Champion Hurdle Betting

With a history dating back to 1927, one of the most prestigious hurdling events in the National Hunt calendar is the annual Champion Hurdle held on opening day of the Cheltenham Festival in March. It is an eight-barrier Grade 1 hurdle race, covering two miles and half a furlong over the left-handed turf of Cheltenham’s Old Course. Open to horses aged four years carrying a weight of 11 stone 3 pounds and older ones with 11 stone 10, an allowance of seven pounds is accorded to fillies and mares.

Some of the finest jumpers in hurdling history have won this race, including repeat winner National Spirit (1947~48), three-time champions Hatton’s Grace (1949~51) and Persian War (1968-70), and Fred Winter’s Lanzarote (1974), all of which now have races named after them. Other famed hurdlers that have left their marks here are double winners Bula (1971~72), Night Nurse (1976~77), Monksfield (1978~79), and Sea Pigeon (1980~81), and the threepeaters Sir Ken (1952~54), See You Then (1985~87) and Istabraq (1998~2000).

In 1984, Paddy Mullins’ six-year-old Dawn Run was the first mare to triumph here. She went on to claim the Irish and French versions of the event, and then won the Cheltenham Gold Cup in 1986—the only horse ever to complete the Champion Hurdle-Gold Cup double.

When the inaugural Champion Hurdle was run in 1927, the prize money awarded to the winner, Blaris, came to only £365. Over the years the purse has grown by leaps and bounds so that the first place finisher now receives just over £210,000 out of a total prize pool of £370,000.

Commercial sponsorship of the Champion Hurdle started in 1978, with Waterford Crystal as the race’s first backer. From 1991 until recently, sponsorship was held by Europe’s leading corrugated packaging company, Smurfit Kappa. However, from 2011 onward, the title role has been taken up by bookmaker Stan James, making the full official name of the race the “Stan James Champion Hurdle Challenge Trophy.” The company also sponsors the Cheltenham Festival’s curtain-raiser, the Supreme Novices’ Hurdle, which often supplies hurdlers for this race the following year.

Trend spotting is a common handicapping technique for the Champion Hurdle, where multiple winners have not been uncommon. Fully 16 of the most recent 22 winners had won at Cheltenham before.
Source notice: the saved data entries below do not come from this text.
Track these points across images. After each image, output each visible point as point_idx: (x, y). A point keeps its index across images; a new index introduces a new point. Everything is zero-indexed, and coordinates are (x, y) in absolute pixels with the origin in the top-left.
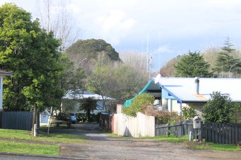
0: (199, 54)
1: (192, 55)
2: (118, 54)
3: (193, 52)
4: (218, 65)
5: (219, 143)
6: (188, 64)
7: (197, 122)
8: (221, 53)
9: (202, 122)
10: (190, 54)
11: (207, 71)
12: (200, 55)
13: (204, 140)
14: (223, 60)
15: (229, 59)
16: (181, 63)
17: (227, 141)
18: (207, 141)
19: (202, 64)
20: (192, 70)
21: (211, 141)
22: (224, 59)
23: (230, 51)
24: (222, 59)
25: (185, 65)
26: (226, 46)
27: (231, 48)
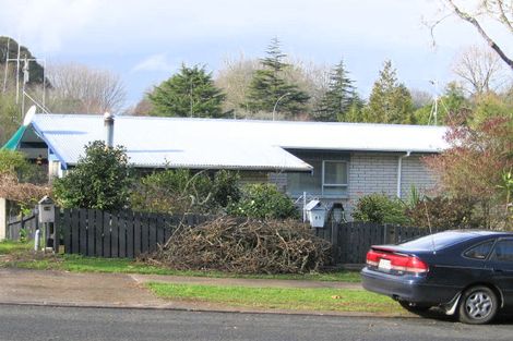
0: (203, 72)
1: (189, 74)
2: (42, 69)
3: (190, 67)
4: (253, 97)
5: (95, 254)
6: (179, 92)
7: (47, 209)
8: (259, 72)
9: (57, 209)
10: (185, 71)
11: (219, 110)
12: (206, 74)
13: (62, 248)
14: (264, 86)
15: (276, 85)
16: (164, 89)
17: (114, 251)
18: (70, 250)
19: (209, 94)
20: (187, 105)
21: (79, 252)
22: (266, 85)
23: (278, 67)
24: (261, 85)
25: (172, 94)
26: (271, 57)
27: (282, 61)
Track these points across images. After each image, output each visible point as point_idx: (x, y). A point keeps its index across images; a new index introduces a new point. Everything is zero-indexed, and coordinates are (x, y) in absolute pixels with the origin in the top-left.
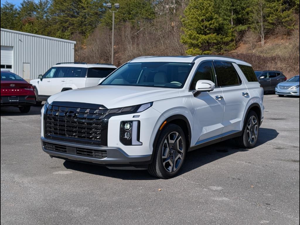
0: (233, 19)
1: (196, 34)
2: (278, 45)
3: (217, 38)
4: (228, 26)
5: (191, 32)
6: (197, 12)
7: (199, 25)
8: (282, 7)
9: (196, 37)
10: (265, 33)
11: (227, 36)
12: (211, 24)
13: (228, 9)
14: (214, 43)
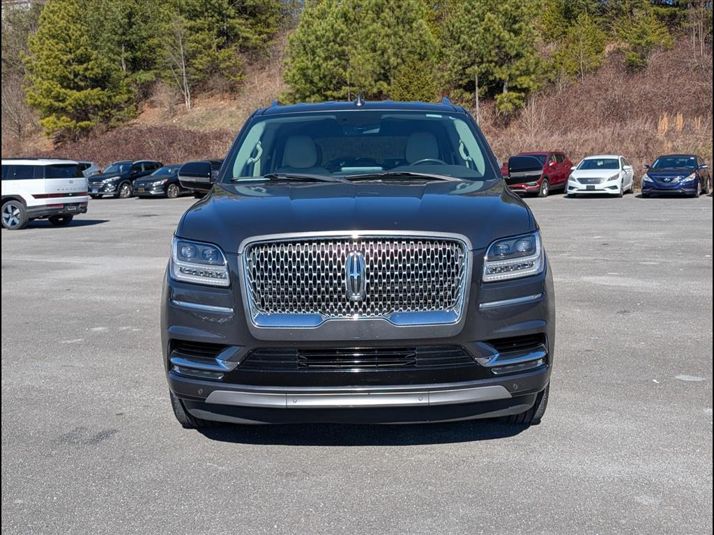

Among the last 27 winners, 23 of them won their last time out, and 18 of the last 20 winners were ranked in the top six in pre-race betting. Age makes a difference here, too, with only one five-year-old winning since 1985 and just three winners older than eight in the past sixty years.

Trainers who have done well here include Peter Easterby and Nicky Henderson, with five wins apiece. In fact, Berkshire-based Henderson has had the last two winners, Punjabi in 2009 and Binocular in 2010, although Irish-trained horses have dominated have the Champion Hurdle win recent years, coming first in seven of last dozen runnings.

Races to look to as indicators of the form of the favourites going into the Cheltenham Festival are the three Stan James sponsored winter hurdles—the stanjames.com Fighting Fifth Hurdle in Newbury in November, the stanjames.com International Hurdle in Cheltenham in December, and the Stanjames.com Champion Hurdle Trial at Haydock Park in January. This series of high-class hurdles races has been called “The Road to Cheltenham.”

Horses with previous course form—and previous Festival form in particular—have fared very well in the event. Four greys have won the Champion Hurdle, the most recent being Rooster Booster in 2003. Only one roan horse has come in first here, Anzio in 1962, and no mare has won since Flakey Dove in 1994.

As for long shots, the most recent big winner was Dessie Hughes’ Hardy Eustace, coming home at 33/1 in 2004. The following year, the horse repeated his victory, but this time as the 7/1 favourite. Punjabi paid off at 22/1 in 2009, but no 50/1 starter has triumphed since 1989, when Beech Road did it.